The right to a fair hearing includes, among other things, the right to remain silent and the right to not have to cooperate in your own conviction. In some respects, there is a large area of tension between these guaranteed rights and in other respects the tax obligations to acquire information. The ruling of the Supreme Court on the issue as to when forced information may be used for a fine, does not yet seem to be fully ECHR-proof.

The portal to the European Court, through which Tribunals, Courts and the Supreme Court submit (preliminary) questions on the interpretation of Union Law, is perhaps more interesting in these cases than filing an appeal with the ECHR. The latter Court may only become involved in the final stage when, after years, the Supreme Court has ruled – and, moreover, only for the fine. The European Court can come into the picture much faster and, moreover, also rule on the usability of evidence for the tax levy.

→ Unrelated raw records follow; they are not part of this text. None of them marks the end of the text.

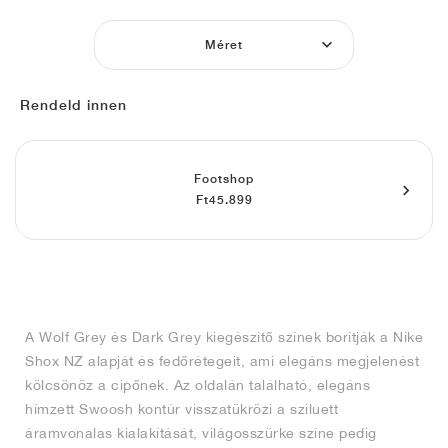
FIELD GENERAL
CRAZE
ADIRACER
MULE
471
GEL-CUMULUS 16
G.T. CUT
FORCE 58
TEKKIRA CUP
508
JORDAN
Méret
KILLSHOT 2
MOTO 2K
ITALIA
LEGACY 312
ALLERDALE
G.T. FUTURE
PS8
ALOHA SUPER
600
Rendeld innen
TOTAL 90
PHENOMENA
FORUM
JUMPMAN JACK
2000
VERTEBRAE
808
AVA ROVER
1000
HAMBURG
204L
AIR MAX 95
933
Footshop
Ft45.899
MIND
860V2
AIR RIFT
A Wolf Grey és Dark Grey kiegészítő színek borítják a Nike
Shox NZ alapját és fedőrétegeit, ami elegáns megjelenést
kölcsönöz a cipőnek. Az oldalán található, elegáns
hímzett Swoosh kontúr visszatükrözi a sziluett
áramvonalas kialakítását, világosszürke színe pedig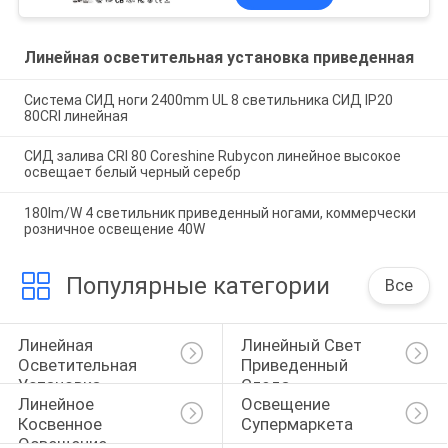
Линейная осветительная установка приведенная
Система СИД ноги 2400mm UL 8 светильника СИД IP20
80CRI линейная
СИД залива CRI 80 Coreshine Rubycon линейное высокое
освещает белый черный серебр
180lm/W 4 светильник приведенный ногами, коммерчески
розничное освещение 40W
Популярные категории
Все
Линейная 
Линейный Свет 
Осветительная 
Приведенный 
Установка 
Следа
Линейное 
Освещение 
Приведенная
Косвенное 
Супермаркета
Освещение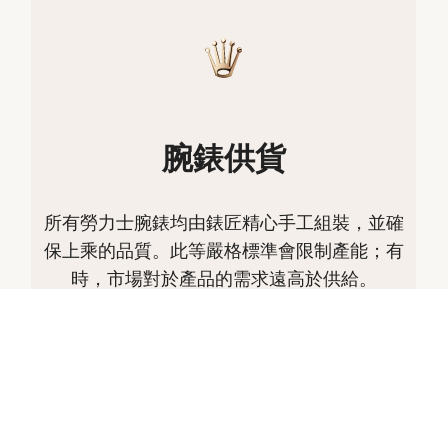
腕錶供貨
所有勞力士腕錶均由錶匠精心手工組裝，並確
保上乘的品質。此等嚴格標準會限制產能；有
時，市場對於產品的需求遠高於供給。
因此，部分型號的存貨可能有限。唯有勞力士
授權的特約零售商，方能提供銷售全新勞力士
真品腕錶的服務。特約零售商們定期收到勞力
士品牌方的供貨，並自主管理其腕錶銷售。
英皇鐘錶珠寶很榮幸成為全球勞力士特約零售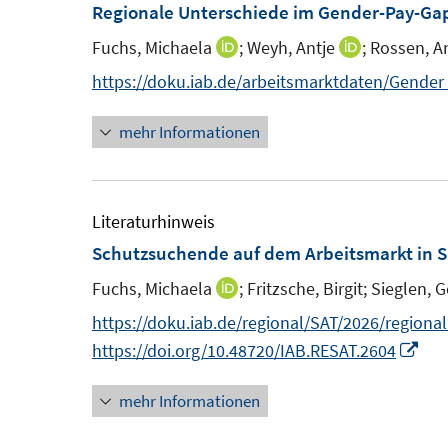
e
e
Regionale Unterschiede im Gender-Pay-Gap
n
n
Fuchs, Michaela
;
Weyh, Antje
;
Rossen, A
I
I
s
s
n
n
https://doku.iab.de/arbeitsmarktdaten/Gende
t
t
n
n
e
e
mehr Informationen
e
e
r
r
u
u
ö
ö
e
e
f
f
m
m
Literaturhinweis
f
f
F
F
Schutzsuchende auf dem Arbeitsmarkt in 
n
n
e
e
e
e
Fuchs, Michaela
;
Fritzsche, Birgit;
Sieglen, 
I
n
n
n
n
n
https://doku.iab.de/regional/SAT/2026/regiona
s
s
n
I
https://doi.org/10.48720/IAB.RESAT.2604
t
t
e
n
e
e
mehr Informationen
u
n
r
r
e
e
ö
ö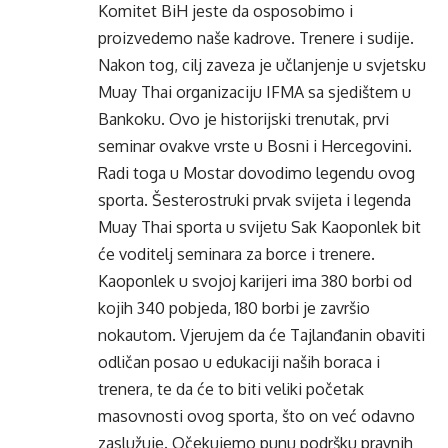
Komitet BiH jeste da osposobimo i
proizvedemo naše kadrove. Trenere i sudije.
Nakon tog, cilj zaveza je učlanjenje u svjetsku
Muay Thai organizaciju IFMA sa sjedištem u
Bankoku. Ovo je historijski trenutak, prvi
seminar ovakve vrste u Bosni i Hercegovini.
Radi toga u Mostar dovodimo legendu ovog
sporta. Šesterostruki prvak svijeta i legenda
Muay Thai sporta u svijetu Sak Kaoponlek bit
će voditelj seminara za borce i trenere.
Kaoponlek u svojoj karijeri ima 380 borbi od
kojih 340 pobjeda, 180 borbi je završio
nokautom. Vjerujem da će Tajlanđanin obaviti
odličan posao u edukaciji naših boraca i
trenera, te da će to biti veliki početak
masovnosti ovog sporta, što on već odavno
zaslužuje. Očekujemo punu podršku pravnih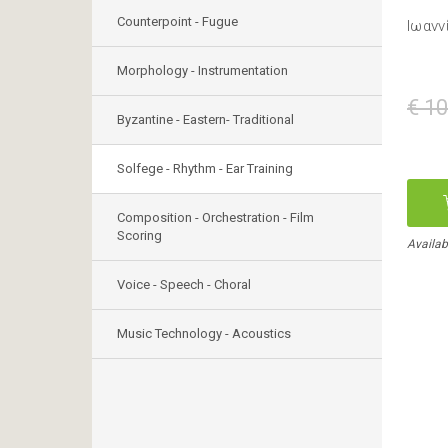
Counterpoint - Fugue
Ιωανν
Morphology - Instrumentation
€ 10
Byzantine - Eastern- Traditional
Solfege - Rhythm - Ear Training
Composition - Orchestration - Film
Scoring
Availab
Voice - Speech - Choral
Music Technology - Acoustics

Restriction to ‘European’ cases

An observation that has to be made is that the European Court only deals with European cases, which means that there has to be a link to Union Law. That link can be made in various ways. For example, the turnover tax is regarded as a ‘European tax’ and an appeal can be made to, for instance, the Charter in cases concerning VAT. It is justifiable that the rights from the Charter are so fundamental and generally applicable that they should apply in any proceeding. However, according to the Supreme Court, this does not apply for a purely Dutch case concerning VAT. Each (EU) country still has its own income tax legislation, so that there is no link with Union Law – unless. Such an ‘unless’ crops up, for example, in discussions on tax evaders. Because the European freedom to save money in another country is utilised, the legal protection that the European Court offers in such matters comes into play.

The fact that guarantees for one type of tax may well not apply for the other types, does not, however, show a comprehensible distinction. This creates a strange situation in that for some taxes there is more legal protection than for others.